* [Aim of the task] Scan the material below and copy every line holding the word "Faculdade".
------------
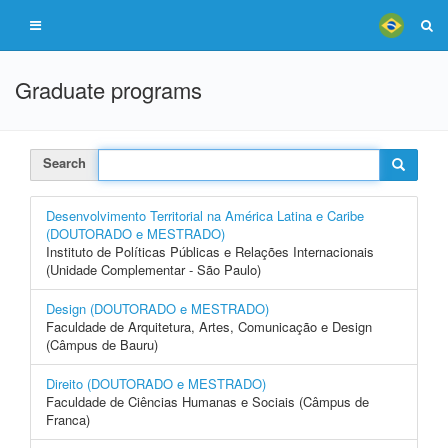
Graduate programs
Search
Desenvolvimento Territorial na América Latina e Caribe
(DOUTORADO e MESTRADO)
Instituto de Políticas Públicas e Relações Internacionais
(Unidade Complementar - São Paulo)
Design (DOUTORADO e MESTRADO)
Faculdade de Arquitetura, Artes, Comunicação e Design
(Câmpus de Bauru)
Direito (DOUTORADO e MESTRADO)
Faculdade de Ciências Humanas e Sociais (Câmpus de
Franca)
------------
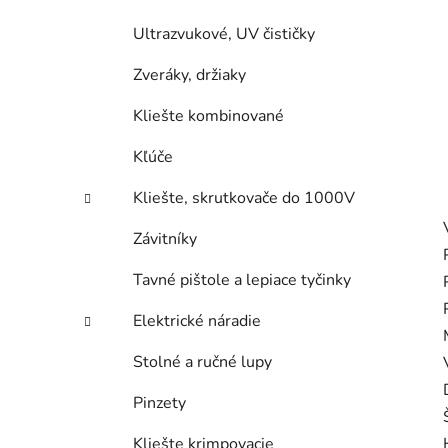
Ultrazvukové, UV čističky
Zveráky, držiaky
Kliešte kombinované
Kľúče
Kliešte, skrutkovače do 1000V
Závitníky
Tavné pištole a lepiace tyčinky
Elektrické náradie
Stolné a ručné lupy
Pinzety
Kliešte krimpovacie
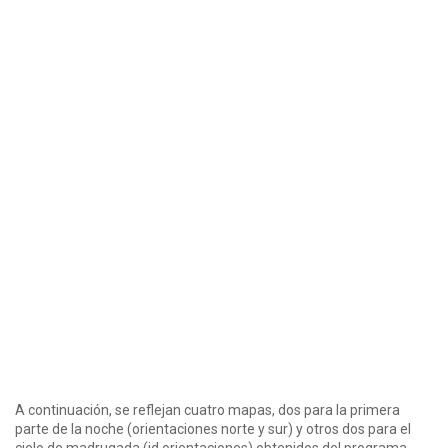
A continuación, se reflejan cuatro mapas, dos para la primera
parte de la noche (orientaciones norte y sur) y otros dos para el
------------
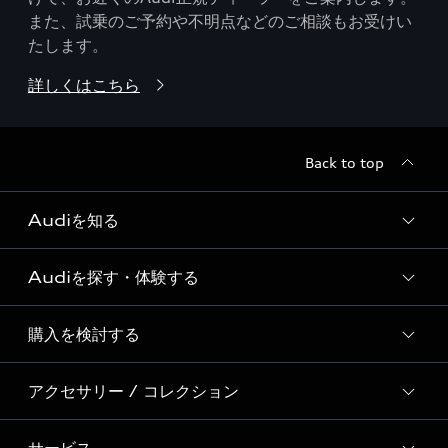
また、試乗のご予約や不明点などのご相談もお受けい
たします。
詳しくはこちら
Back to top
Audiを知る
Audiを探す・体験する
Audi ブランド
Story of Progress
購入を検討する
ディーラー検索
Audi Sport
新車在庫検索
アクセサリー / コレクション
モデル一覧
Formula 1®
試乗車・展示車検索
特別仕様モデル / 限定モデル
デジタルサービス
------------
* [Solution]
Faculdade de Arquitetura, Artes, Comunicação e Design
Faculdade de Ciências Humanas e Sociais (Câmpus de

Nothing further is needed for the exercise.